Blog: HDD vs SSD Storage

How do solid-state drives (SSDs) stack up to traditional hard-disk drives? Like many things in life, it depends on money and what you need. SSDs deliver greater performance than HDDs, especially faster, more predictable read times. SSD performance will only increase as vendors deploy non-volatile memory express (NVMe), a protocol designed to unleash their full potential. Familiar protocols like SCSI, SATA, and Fibre Channel were engineered for HDDs and constrain the capabilities of SSDs.

SSDs deliver higher IOPS, increased throughput, and reduced latency over HDDs. When evaluating SSDs, consider the needs of your business-critical applications. Apps that benefit from greater IOPS include virtual desktop infrastructure (VDI), server virtualization, and systems that have many concurrent users. Apps that require high throughput are those that move large files and data sets, such as data analytics, video processing, and medical imagery. Applications that are sensitive to latency typically are comprised of multiple sub-applications in a stack or across nodes, such as transactional processing systems. They also include clustered databases, streaming apps, and high-performance computing solutions.

SSDs can also improve resource utilization, supporting, for example, many more virtual machines than HDDs without performance compromises. Their speed also enables functionalities like data deduplication and compression to be performed on active storage, rather than on backups and archives.

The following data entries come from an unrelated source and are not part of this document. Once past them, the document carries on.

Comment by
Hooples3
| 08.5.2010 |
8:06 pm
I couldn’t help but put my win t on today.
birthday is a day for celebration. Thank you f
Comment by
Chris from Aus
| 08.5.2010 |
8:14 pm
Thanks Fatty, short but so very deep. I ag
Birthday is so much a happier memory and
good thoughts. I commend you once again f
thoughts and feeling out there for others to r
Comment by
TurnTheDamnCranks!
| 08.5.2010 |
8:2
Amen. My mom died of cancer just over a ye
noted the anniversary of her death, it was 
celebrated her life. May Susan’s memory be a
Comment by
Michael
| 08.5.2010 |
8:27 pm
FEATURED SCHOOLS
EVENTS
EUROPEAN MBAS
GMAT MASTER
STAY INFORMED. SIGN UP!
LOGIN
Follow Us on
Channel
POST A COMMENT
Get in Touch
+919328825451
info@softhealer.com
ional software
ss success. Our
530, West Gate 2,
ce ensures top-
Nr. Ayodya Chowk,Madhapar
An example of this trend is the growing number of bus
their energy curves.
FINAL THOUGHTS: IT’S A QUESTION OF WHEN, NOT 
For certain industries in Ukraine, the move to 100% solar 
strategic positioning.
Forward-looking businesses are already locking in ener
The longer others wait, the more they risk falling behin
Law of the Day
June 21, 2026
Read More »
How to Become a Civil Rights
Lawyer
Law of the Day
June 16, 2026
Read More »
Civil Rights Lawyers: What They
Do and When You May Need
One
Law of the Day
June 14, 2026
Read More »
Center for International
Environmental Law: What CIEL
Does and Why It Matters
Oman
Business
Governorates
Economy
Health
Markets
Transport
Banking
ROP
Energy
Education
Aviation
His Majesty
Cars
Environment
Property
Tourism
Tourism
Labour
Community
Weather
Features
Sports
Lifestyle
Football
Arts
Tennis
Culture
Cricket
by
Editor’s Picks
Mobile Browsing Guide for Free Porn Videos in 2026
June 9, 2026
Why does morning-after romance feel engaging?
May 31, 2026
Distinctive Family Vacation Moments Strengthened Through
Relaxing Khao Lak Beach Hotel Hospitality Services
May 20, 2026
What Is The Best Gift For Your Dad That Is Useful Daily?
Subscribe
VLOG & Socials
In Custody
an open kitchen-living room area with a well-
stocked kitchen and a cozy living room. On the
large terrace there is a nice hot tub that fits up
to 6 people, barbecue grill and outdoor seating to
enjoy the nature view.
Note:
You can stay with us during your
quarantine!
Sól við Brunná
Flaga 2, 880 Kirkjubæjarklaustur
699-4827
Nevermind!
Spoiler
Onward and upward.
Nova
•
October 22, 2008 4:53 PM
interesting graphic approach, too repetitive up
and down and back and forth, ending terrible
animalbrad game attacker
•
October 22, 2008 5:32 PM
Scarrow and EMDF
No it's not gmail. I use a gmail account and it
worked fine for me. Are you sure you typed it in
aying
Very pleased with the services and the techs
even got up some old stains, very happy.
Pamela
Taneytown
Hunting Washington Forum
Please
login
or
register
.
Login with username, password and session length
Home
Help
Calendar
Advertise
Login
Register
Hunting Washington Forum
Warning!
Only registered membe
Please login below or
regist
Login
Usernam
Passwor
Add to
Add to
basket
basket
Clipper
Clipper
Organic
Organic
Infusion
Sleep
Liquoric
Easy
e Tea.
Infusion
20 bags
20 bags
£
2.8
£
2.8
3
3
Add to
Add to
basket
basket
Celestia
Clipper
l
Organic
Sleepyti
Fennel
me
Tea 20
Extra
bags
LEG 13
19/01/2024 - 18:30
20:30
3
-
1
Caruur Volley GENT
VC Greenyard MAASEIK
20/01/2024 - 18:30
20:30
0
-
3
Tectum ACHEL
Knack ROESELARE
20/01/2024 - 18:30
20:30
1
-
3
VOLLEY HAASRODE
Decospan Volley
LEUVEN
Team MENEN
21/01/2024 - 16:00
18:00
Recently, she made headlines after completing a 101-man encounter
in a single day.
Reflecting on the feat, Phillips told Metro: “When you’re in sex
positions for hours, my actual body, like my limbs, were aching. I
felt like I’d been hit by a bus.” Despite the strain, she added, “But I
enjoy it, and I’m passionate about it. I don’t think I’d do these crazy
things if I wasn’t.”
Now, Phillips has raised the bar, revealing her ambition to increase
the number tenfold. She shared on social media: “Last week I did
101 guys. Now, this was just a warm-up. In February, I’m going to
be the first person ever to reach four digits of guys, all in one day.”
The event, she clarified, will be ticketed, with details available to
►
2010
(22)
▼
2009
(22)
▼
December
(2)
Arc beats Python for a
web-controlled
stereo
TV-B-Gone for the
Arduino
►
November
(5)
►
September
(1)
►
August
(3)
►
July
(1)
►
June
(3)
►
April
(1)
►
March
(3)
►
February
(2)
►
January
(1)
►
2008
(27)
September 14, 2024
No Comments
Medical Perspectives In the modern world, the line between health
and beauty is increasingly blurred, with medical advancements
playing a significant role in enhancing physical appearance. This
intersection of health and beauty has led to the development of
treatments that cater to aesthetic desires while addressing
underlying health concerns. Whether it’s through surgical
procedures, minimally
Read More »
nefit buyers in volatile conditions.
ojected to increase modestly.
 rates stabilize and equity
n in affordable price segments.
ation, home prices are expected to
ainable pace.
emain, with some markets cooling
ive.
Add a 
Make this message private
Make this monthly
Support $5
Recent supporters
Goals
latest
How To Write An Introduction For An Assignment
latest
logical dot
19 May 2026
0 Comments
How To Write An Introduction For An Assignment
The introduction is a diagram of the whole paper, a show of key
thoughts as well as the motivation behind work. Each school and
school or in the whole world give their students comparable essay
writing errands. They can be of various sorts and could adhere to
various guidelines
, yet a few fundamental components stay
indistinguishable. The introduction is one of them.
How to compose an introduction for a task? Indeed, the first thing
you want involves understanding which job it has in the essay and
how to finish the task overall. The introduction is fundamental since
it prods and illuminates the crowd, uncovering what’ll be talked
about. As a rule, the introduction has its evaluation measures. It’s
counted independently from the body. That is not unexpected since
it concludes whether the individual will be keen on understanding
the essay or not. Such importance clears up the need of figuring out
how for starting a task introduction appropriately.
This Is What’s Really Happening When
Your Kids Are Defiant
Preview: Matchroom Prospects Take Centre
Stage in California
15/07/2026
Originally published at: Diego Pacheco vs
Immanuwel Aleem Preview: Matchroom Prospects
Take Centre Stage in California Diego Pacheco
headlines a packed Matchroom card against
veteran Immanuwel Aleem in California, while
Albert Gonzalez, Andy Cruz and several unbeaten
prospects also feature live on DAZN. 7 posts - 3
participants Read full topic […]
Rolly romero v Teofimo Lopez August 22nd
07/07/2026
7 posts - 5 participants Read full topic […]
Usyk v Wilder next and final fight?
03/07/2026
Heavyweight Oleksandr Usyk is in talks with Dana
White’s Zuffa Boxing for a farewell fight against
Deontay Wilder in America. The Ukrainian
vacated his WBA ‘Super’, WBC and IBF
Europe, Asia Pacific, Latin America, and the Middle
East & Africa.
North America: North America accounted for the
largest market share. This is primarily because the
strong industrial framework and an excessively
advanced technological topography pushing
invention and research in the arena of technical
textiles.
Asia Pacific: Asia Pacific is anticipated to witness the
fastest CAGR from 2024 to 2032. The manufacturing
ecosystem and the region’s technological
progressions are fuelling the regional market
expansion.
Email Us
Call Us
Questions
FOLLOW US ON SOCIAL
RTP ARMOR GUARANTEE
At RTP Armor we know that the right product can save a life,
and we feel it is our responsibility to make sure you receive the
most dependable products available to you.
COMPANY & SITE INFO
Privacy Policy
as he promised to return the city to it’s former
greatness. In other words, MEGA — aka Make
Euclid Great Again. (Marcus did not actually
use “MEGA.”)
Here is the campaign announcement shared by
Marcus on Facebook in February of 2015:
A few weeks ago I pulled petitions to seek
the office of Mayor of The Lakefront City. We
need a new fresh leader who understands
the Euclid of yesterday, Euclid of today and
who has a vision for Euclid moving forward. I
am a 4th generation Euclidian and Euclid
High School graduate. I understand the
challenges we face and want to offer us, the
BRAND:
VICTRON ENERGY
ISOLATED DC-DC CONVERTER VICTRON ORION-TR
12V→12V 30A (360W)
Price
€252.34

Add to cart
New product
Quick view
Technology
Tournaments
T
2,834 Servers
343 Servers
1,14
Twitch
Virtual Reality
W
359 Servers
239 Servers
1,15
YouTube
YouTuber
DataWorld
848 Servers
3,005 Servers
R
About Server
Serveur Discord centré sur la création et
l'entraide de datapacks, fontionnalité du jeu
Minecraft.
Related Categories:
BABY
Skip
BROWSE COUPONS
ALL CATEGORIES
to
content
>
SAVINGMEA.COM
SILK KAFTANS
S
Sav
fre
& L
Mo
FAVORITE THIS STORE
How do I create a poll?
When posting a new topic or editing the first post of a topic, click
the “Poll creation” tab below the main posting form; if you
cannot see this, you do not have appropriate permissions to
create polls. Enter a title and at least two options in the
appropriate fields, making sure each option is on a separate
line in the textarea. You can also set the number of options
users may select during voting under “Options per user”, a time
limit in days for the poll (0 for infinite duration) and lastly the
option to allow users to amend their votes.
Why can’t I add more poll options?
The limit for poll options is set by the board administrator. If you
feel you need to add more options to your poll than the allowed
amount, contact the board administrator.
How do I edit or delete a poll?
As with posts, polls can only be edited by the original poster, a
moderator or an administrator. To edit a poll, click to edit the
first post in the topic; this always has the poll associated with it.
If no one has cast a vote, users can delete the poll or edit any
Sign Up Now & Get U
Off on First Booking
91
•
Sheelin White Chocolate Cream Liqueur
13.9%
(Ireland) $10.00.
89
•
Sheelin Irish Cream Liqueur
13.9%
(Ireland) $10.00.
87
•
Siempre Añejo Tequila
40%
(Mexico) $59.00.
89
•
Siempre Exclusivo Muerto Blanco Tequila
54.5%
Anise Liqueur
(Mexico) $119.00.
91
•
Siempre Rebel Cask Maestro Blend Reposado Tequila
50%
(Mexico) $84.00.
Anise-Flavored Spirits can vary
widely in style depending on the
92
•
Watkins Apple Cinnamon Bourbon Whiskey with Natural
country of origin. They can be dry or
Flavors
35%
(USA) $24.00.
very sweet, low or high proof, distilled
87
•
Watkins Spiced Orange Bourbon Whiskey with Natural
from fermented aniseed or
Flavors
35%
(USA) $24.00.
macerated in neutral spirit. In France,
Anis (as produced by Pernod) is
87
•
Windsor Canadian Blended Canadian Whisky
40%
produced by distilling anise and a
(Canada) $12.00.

SSDs offer additional advantages over HDDs. They need meaningfully less energy to run, which decreases power costs. They also run cooler than HDDs, lessening cooling expenses. By slashing energy requirements, AFAs operate more economically, substantially reducing ownership costs. Another consideration is density; With SSDs, you can squeeze more capacity into a rack unit, conserving space.

But before investing heavily in SSDs, there are other factors you should consider. Blazing fast SSDs might eliminate one bottleneck, but they won’t mitigate other bottlenecks in the network and elsewhere. Application and data delivery are only as fast as their slowest links.

Another is cost. Although their costs are dropping, SSDs are still more expensive to buy than tried-and-true HDDs. This is why hybrid arrays have emerged, in which SSDs handle active data while HDDs economically store inactive and backup data.

Until the costs per gigabyte of flash storage aligns with HDDs, consider SSDs for storage that demands performance and HDDs for everything else. Hybrid arrays might be your best solution. However, it is now easier than ever to justify using all-flash arrays (AFAs). It is only a matter of time when data centers are all flash and long-term storage resides on SSDs. With their many advantages, SSDs can be the smart, future-proof investment.

AFAs, hybrid arrays, and HDD arrays are each optimized to meet specific needs. Evaluate what you require, benchmark your systems, and work with vendors to determine the right solution for you. An AFA may or may not make sense for you now. However, they are in your future; it’s just a matter of when.